Jikji is a Korean Buddhist book — the title translates to “pointing at it directly” — that was printed in 1377. It tells “a compression of the history of the Buddhists,” Silverman said. “It tells how the Buddhists attained enlightenment.”

The project — which involves 40 scholars, working in 14 different time zones worldwide — aims to bring Jikji’s existence to the forefront of printing history around the globe.

In a video explaining the endeavor, Silverman says they are “changing perspectives on the history of printing.”

To give context to the project’s mission, Silverman tells a story about a neighbor’s child on his street, who was drawing a sidewalk-chalk picture of the planet, marked with important cultural milestones. Gutenberg was on there, but Jikji was not.

It’s Silverman’s hope, he said, that the next time that child draws a globe, Jikji will be included among the great milestones.

Silverman said he learned about Jikji a few years ago, when he was invited by UNESCO to give talks in South Korea, in Seoul and Cheongju, about 85 miles south — a place Silverman had not heard of before.

Cheongju is home to the Cheongju Early Printing Museum, which opened in 1992 next to the site of the original temple (Heungdeok) where Jikji was first printed. The museum was designed, Silverman said, to answer the question “How will you take care of Jikji?”

Silverman said he left Cheongju with “an obligation to come back to America and talk about it, because it just seemed like I got cheated. People ought to know that this is the story.”

There’s a story behind why Jikji isn’t as recognized as the Gutenberg Bible. Much of it involves the lack of accessibility of the one original copy of Jikji.

The story goes that the book was taken from Korea by a French diplomat, Victor Collin de Plancy, in the early 1900s, was bought by a collector in 1911, and was donated in 1950 to the Bibliothèque de national Française — the National Library of France. The library hasn’t displayed its copy of Jikji since the early 1970s.

The French and South Korean governments have contested the proper place for the book for years. In 1989, French President François Mitterand offered to send Jikji to Korea, if the Koreans agreed to import French high-speed rail technology; the deal reportedly broke down when the library’s staff objected. Last November, a French cultural minister said her government would consider lending Jikji to South Korea — on the condition that the Korean government not attempt to seize the book and keep it there forever.

Silverman is adamant that he wants both France and South Korea involved in the project he’s leading — but he also noted, “there isn’t a Western intellectual position that doesn’t think there’s a superiority.”

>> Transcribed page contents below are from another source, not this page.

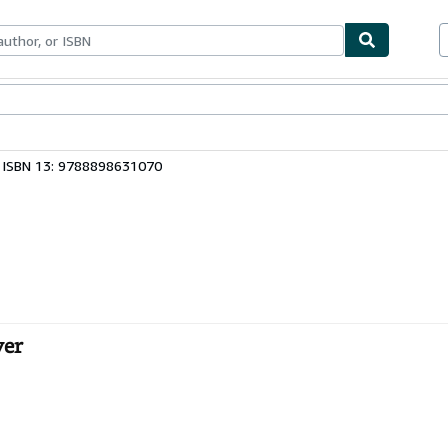
bles
Textbooks
Sellers
Start Selling
ISBN 13: 9788898631070
ver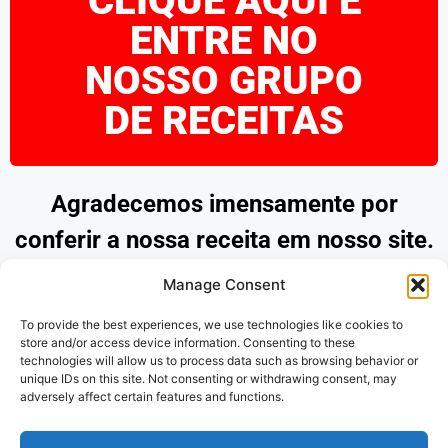
CLIQUE AQUI E
ENTRE NO
NOSSO GRUPO
DE RECEITAS
Agradecemos imensamente por
conferir a nossa receita em nosso site.
Esperamos que tenha encontrado
Manage Consent
inspiração e praticidade para preparar
To provide the best experiences, we use technologies like cookies to
pratos deliciosos. Continue explorando
store and/or access device information. Consenting to these
technologies will allow us to process data such as browsing behavior or
as nossas opções e desfrute de
unique IDs on this site. Not consenting or withdrawing consent, may
adversely affect certain features and functions.
momentos saborosos na cozinha.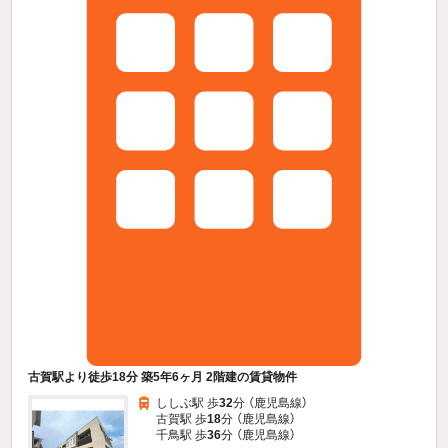
古賀駅より徒歩18分 築5年6ヶ月 2階建の賃貸物件
ししぶ駅 歩
32
分 （鹿児島線）
古賀駅 歩
18
分 （鹿児島線）
千鳥駅 歩
36
分 （鹿児島線）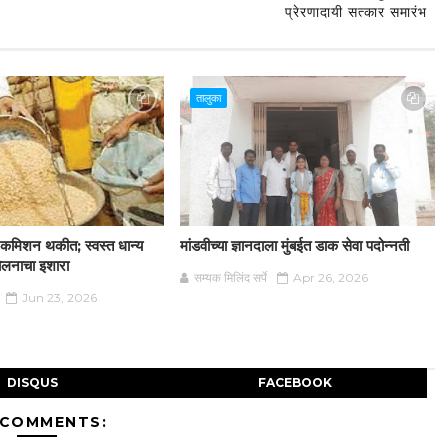
प्रेरणादायी सत्कार समारंभ
तालुका
न कमिशन थकीत; स्वस्त धान्य
मांडवीच्या ज्ञानदाला मुंबईत डाक सेवा पदोन्नती
दोलनाचा इशारा
सम्यक मिलिंद सर्पे
Apr 26, 2026
Jun 23, 2026
DISQUS
FACEBOOK
 COMMENTS: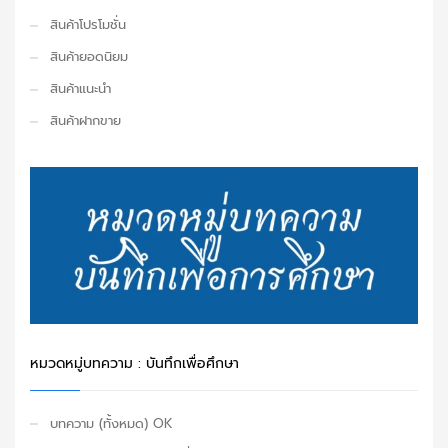
สินค้าโปรโมชั่น
สินค้ายอดนิยม
สินค้าแนะนำ
สินค้าฝากขาย
หมวดหมู่บทความ : บันทึกเพื่อศึกษา
บทความ (ทั้งหมด) OK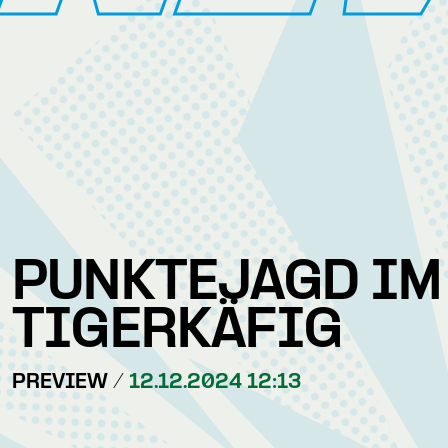
PUNKTEJAGD IM
TIGERKÄFIG
PREVIEW /
12.12.2024 12:13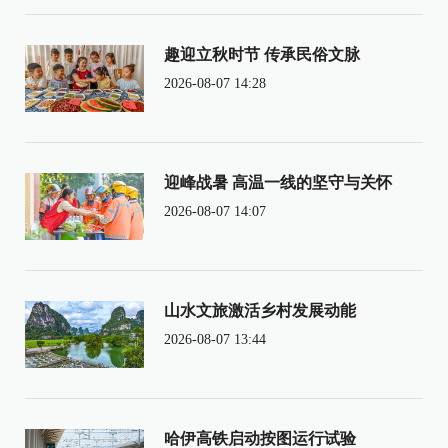
趣迎立秋时节 传承民俗文脉
2026-08-07 14:28
迎峰战暑 高温一线的坚守与关怀
2026-08-07 14:07
山水文旅激活乡村发展动能
2026-08-07 13:44
哈伊高铁启动按图运行试验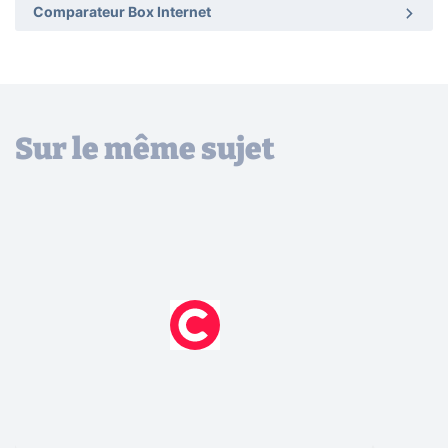
Comparateur Box Internet
Sur le même sujet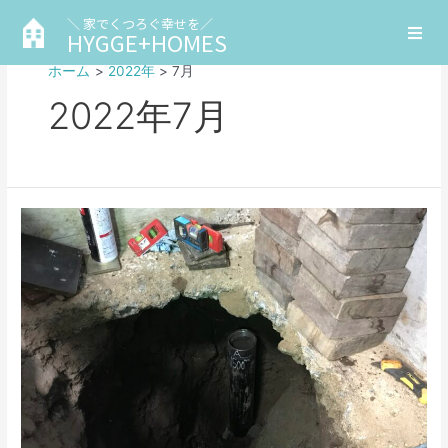
＼ 家でくつろぐ幸せを／
HYGGE+HOMES
ホーム
2022年
7月
2022年7月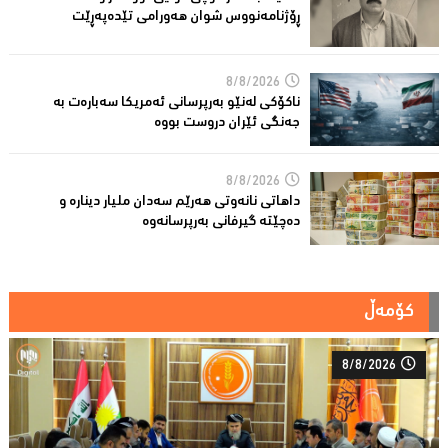
ڕۆژنامەنووس شوان هەورامی تێدەپەڕێت
8/8/2026
ناكۆكی لەنێو بەرپرسانى ئەمریكا سەبارەت بە
جەنگی ئێران دروست بووە
8/8/2026
داهاتی نانەوتی هەرێم سەدان ملیار دینارە و
دەچێتە گیرفانی بەرپرسانەوە
کۆمەڵ
8/8/2026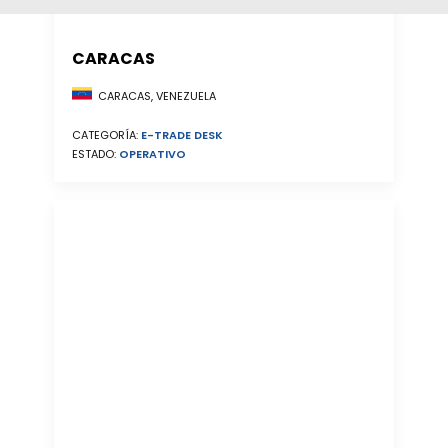
CARACAS
CARACAS, VENEZUELA
CATEGORÍA:
E-TRADE DESK
ESTADO:
OPERATIVO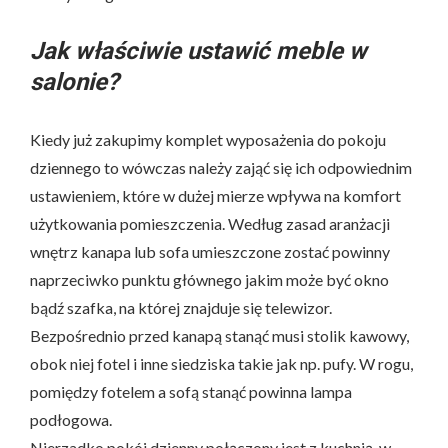
Jak właściwie ustawić meble w
salonie?
Kiedy już zakupimy komplet wyposażenia do pokoju
dziennego to wówczas należy zająć się ich odpowiednim
ustawieniem, które w dużej mierze wpływa na komfort
użytkowania pomieszczenia. Według zasad aranżacji
wnętrz kanapa lub sofa umieszczone zostać powinny
naprzeciwko punktu głównego jakim może być okno
bądź szafka, na której znajduje się telewizor.
Bezpośrednio przed kanapą stanąć musi stolik kawowy,
obok niej fotel i inne siedziska takie jak np. pufy. W rogu,
pomiędzy fotelem a sofą stanąć powinna lampa
podłogowa.
Nierzadko pokój dzienny połączony jest z kuchnią, w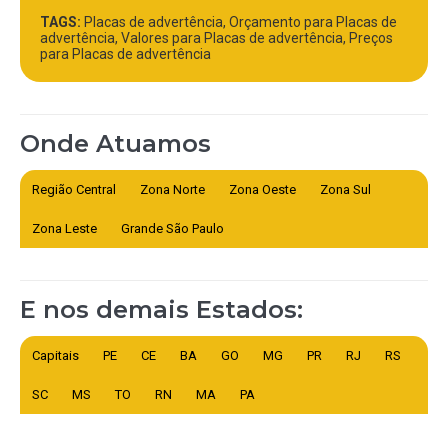
TAGS:
Placas de advertência, Orçamento para Placas de
advertência, Valores para Placas de advertência, Preços
para Placas de advertência
Onde Atuamos
Região Central
Zona Norte
Zona Oeste
Zona Sul
Zona Leste
Grande São Paulo
E nos demais Estados:
Capitais
PE
CE
BA
GO
MG
PR
RJ
RS
SC
MS
TO
RN
MA
PA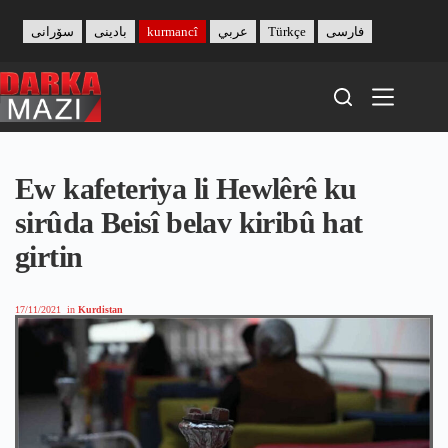
Skip
to
سۆرانی
بادینی
kurmancî
عربي
Türkçe
فارسی
content
Ew kafeteriya li Hewlêrê ku
sirûda Beisî belav kiribû hat
girtin
17/11/2021
in
Kurdistan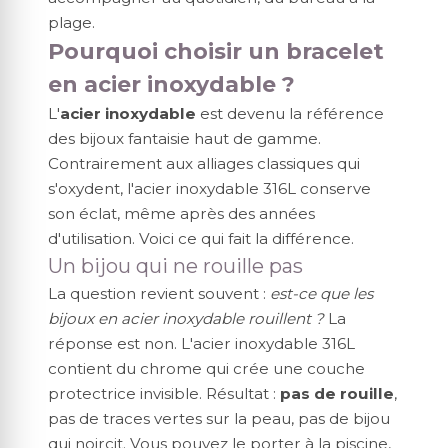
plage.
Pourquoi choisir un bracelet
en acier inoxydable ?
L'
acier inoxydable
est devenu la référence
des bijoux fantaisie haut de gamme.
Contrairement aux alliages classiques qui
s'oxydent, l'acier inoxydable 316L conserve
son éclat, même après des années
d'utilisation. Voici ce qui fait la différence.
Un bijou qui ne rouille pas
La question revient souvent :
est-ce que les
bijoux en acier inoxydable rouillent ?
La
réponse est non. L'acier inoxydable 316L
contient du chrome qui crée une couche
protectrice invisible. Résultat :
pas de rouille
,
pas de traces vertes sur la peau, pas de bijou
qui noircit. Vous pouvez le porter à la piscine,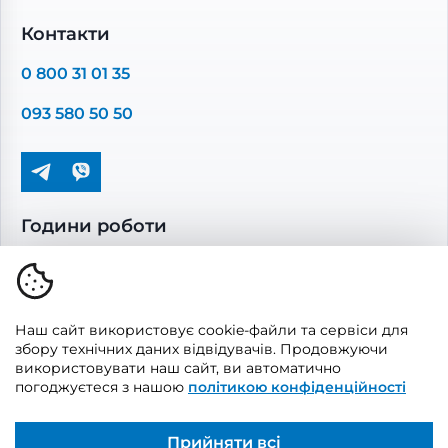
Промислова вентиляція
Комплектуючі вентиляції
Контакти
Повітропроводи та монтажні елементи
0 800 31 01 35
Решітки вентиляційні
093 580 50 50
Дверцята ревізійні
Кондиціонування та опалення
Години роботи
Пн-Пт: 08.00 - 17.00
Сб-Нд: вихідні
Наш сайт використовує cookie-файли та сервіси для
збору технічних даних відвідувачів. Продовжуючи
використовувати наш сайт, ви автоматично
погоджуєтеся з нашою
політикою конфіденційності
© 2026, Vents Market
Створено
UAITLAB
Прийняти всі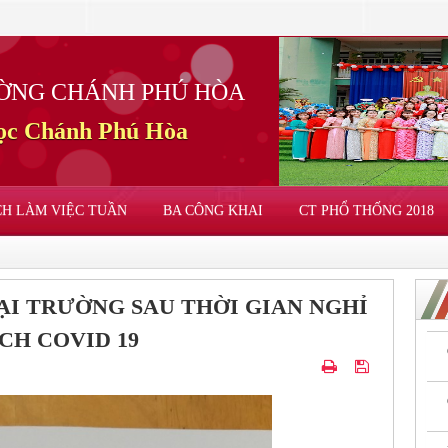
ỜNG CHÁNH PHÚ HÒA
học Chánh Phú Hòa
CH LÀM VIỆC TUẦN
BA CÔNG KHAI
CT PHỔ THỐNG 2018
ẠI TRƯỜNG SAU THỜI GIAN NGHỈ
CH COVID 19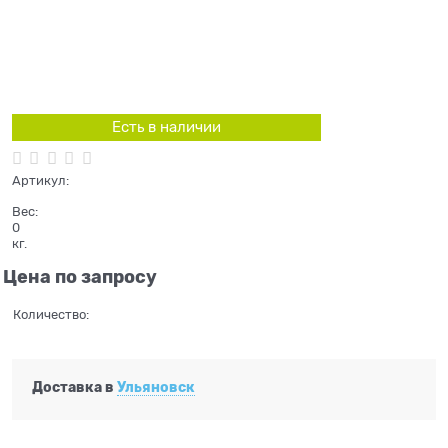
Есть в наличии
Артикул:
Вес:
0
кг.
Цена по запросу
Количество:
Доставка в
Ульяновск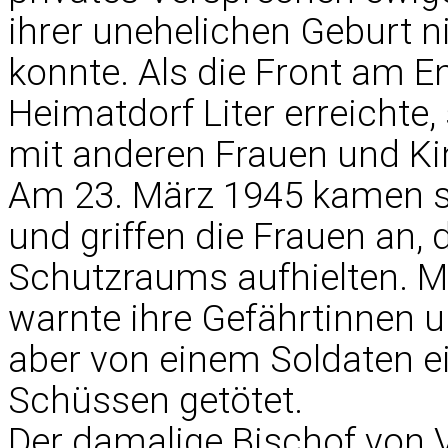
ihrer unehelichen Geburt ni
konnte. Als die Front am E
Heimatdorf Liter erreichte
mit anderen Frauen und Ki
Am 23. März 1945 kamen so
und griffen die Frauen an,
Schutzraums aufhielten. M
warnte ihre Gefährtinnen u
aber von einem Soldaten e
Schüssen getötet.
Der damalige Bischof von 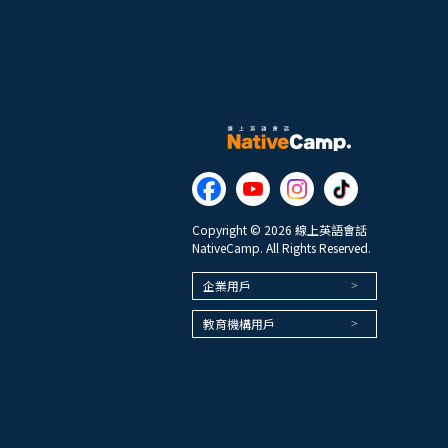
Copyright © 2026 線上英語會話
NativeCamp. All Rights Reserved.
企業用戶
教育機構用戶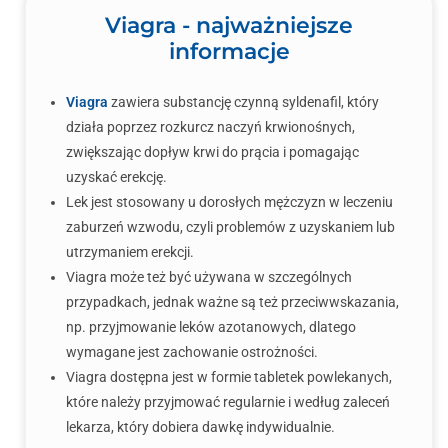
Viagra - najważniejsze
informacje
Viagra
zawiera substancję czynną syldenafil, który
działa poprzez rozkurcz naczyń krwionośnych,
zwiększając dopływ krwi do prącia i pomagając
uzyskać erekcję.
Lek jest stosowany u dorosłych mężczyzn w leczeniu
zaburzeń wzwodu, czyli problemów z uzyskaniem lub
utrzymaniem erekcji.
Viagra może też być używana w szczególnych
przypadkach, jednak ważne są też przeciwwskazania,
np. przyjmowanie leków azotanowych, dlatego
wymagane jest zachowanie ostrożności.
Viagra dostępna jest w formie tabletek powlekanych,
które należy przyjmować regularnie i według zaleceń
lekarza, który dobiera dawkę indywidualnie.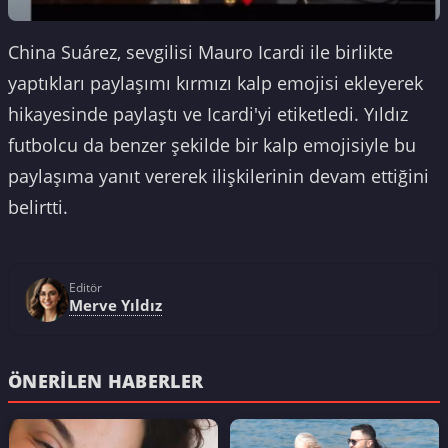
China Suárez, sevgilisi Mauro Icardi ile birlikte
yaptıkları paylaşımı kırmızı kalp emojisi ekleyerek
hikayesinde paylaştı ve Icardi'yi etiketledi. Yıldız
futbolcu da benzer şekilde bir kalp emojisiyle bu
paylaşıma yanıt vererek ilişkilerinin devam ettiğini
belirtti.
Editör
Merve Yıldız
ÖNERILEN HABERLER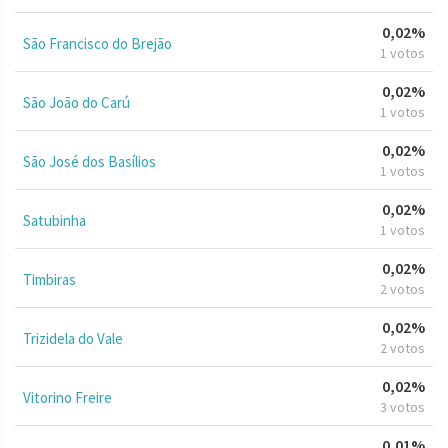
0,02%
São Francisco do Brejão
1 votos
0,02%
São João do Carú
1 votos
0,02%
São José dos Basílios
1 votos
0,02%
Satubinha
1 votos
0,02%
Timbiras
2 votos
0,02%
Trizidela do Vale
2 votos
0,02%
Vitorino Freire
3 votos
0,01%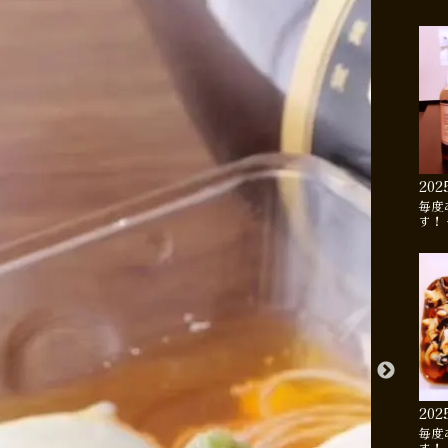
202
毎度
す！
202
毎度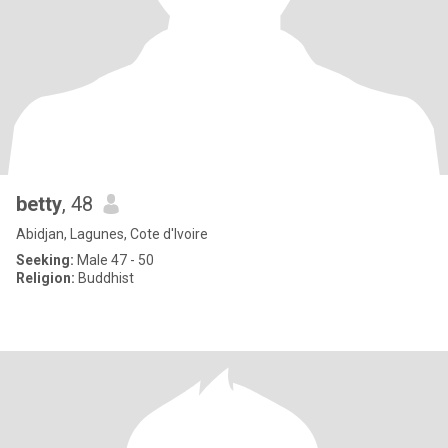
betty
, 48
Abidjan, Lagunes, Cote d'Ivoire
Seeking:
Male 47 - 50
Religion:
Buddhist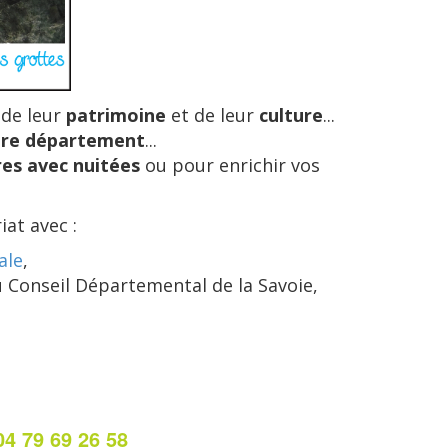
 de leur
patrimoine
et de leur
culture
...
tre département
...
res avec nuitées
ou pour enrichir vos
iat avec :
ale
,
u Conseil Départemental de la Savoie,
04 79 69 26 58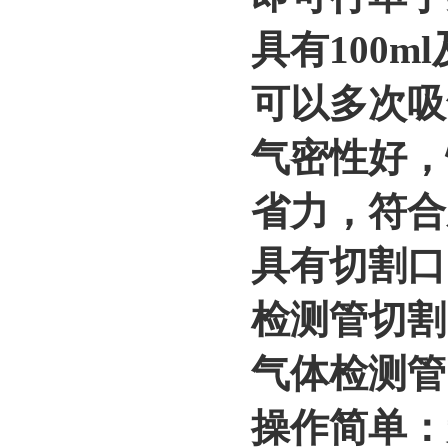
具有100m
可以多次吸气
气密性好，
省力，符合
具有切割口
检测管切割
气体检测管
操作简单：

What Silverman said he and the other scholars are most particularly interested in are the printing methods used to create Jikji — notably, metal type.

“The curious thing for me [is] it’s printed the next year as a woodblock printed book,” Silverman said. “Woodblocks and type are used for different purposes, and making metal type is really complicated.”

The book was printed using Chinese characters that are quite intricate. (The precursor of today’s Korean alphabet wasn’t created until about 75 years later.) Woodblock type is easier to duplicate, he said, much like a modern-day photocopier, because the user can reference it and use it again and again.

Over the next five years, the collaborative project will hold a scholarly symposium at the Library of Congress, and publish a 400-page catalog that will delve into type casting, ink, paper and bookbinding, along with patterns of book distribution in Asia. The hope is that in 2027 — the 650th anniversary of Jikji’s printing — the project will bring an international exhibit to nine research libraries in the United States, and 34 more in 14 other countries.

Part of the project is to compare Jikji and Gutenberg, to see how the Korean and European printers of the 14th and 15th centuries differed in binding, ink, and other aspects of printing.

“The cultural advance of humanity is tied up in this investigation,” Silverman explains. “We want to save ideas as a species because we love the idea of advancement. We want to make it better for the next generation.”